:: GIVEN RECORDS ::
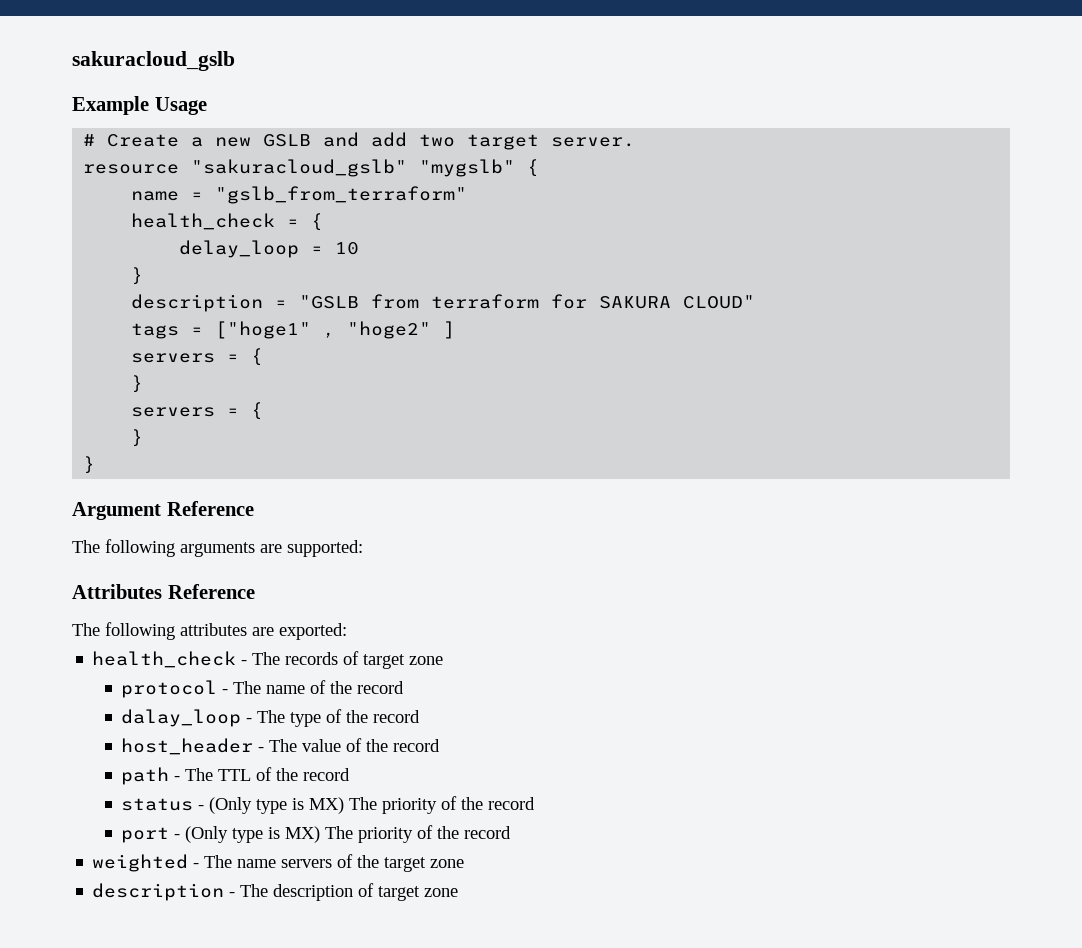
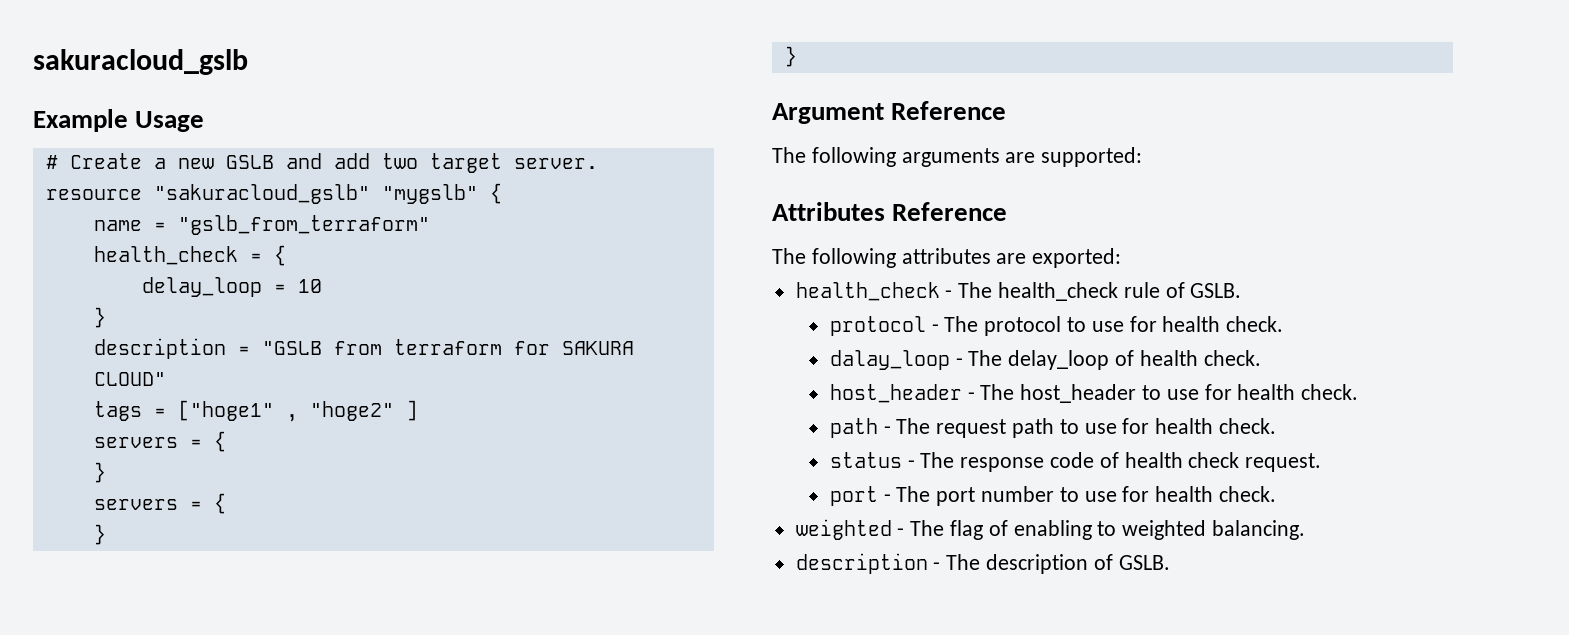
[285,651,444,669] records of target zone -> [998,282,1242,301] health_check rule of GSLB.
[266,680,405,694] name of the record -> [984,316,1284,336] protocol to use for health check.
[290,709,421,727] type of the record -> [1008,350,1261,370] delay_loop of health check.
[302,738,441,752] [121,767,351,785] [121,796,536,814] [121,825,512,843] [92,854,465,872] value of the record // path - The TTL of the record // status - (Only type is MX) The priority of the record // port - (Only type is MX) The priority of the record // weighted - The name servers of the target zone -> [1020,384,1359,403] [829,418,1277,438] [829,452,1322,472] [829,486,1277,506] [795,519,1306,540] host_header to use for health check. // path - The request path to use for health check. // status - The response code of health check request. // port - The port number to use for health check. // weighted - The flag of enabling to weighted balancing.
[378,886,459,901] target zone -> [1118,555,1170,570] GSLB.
:::
■ EXERCISE AIM ■
Only the lines from the start of the records to the one containing "[290,709,421,727] type of" should be repeated, exactly and with both ends kept; drop any pictures.

■ OUTPUT OF THE TASK ■
[285,651,444,669] records of target zone -> [998,282,1242,301] health_check rule of GSLB.
[266,680,405,694] name of the record -> [984,316,1284,336] protocol to use for health check.
[290,709,421,727] type of the record -> [1008,350,1261,370] delay_loop of health check.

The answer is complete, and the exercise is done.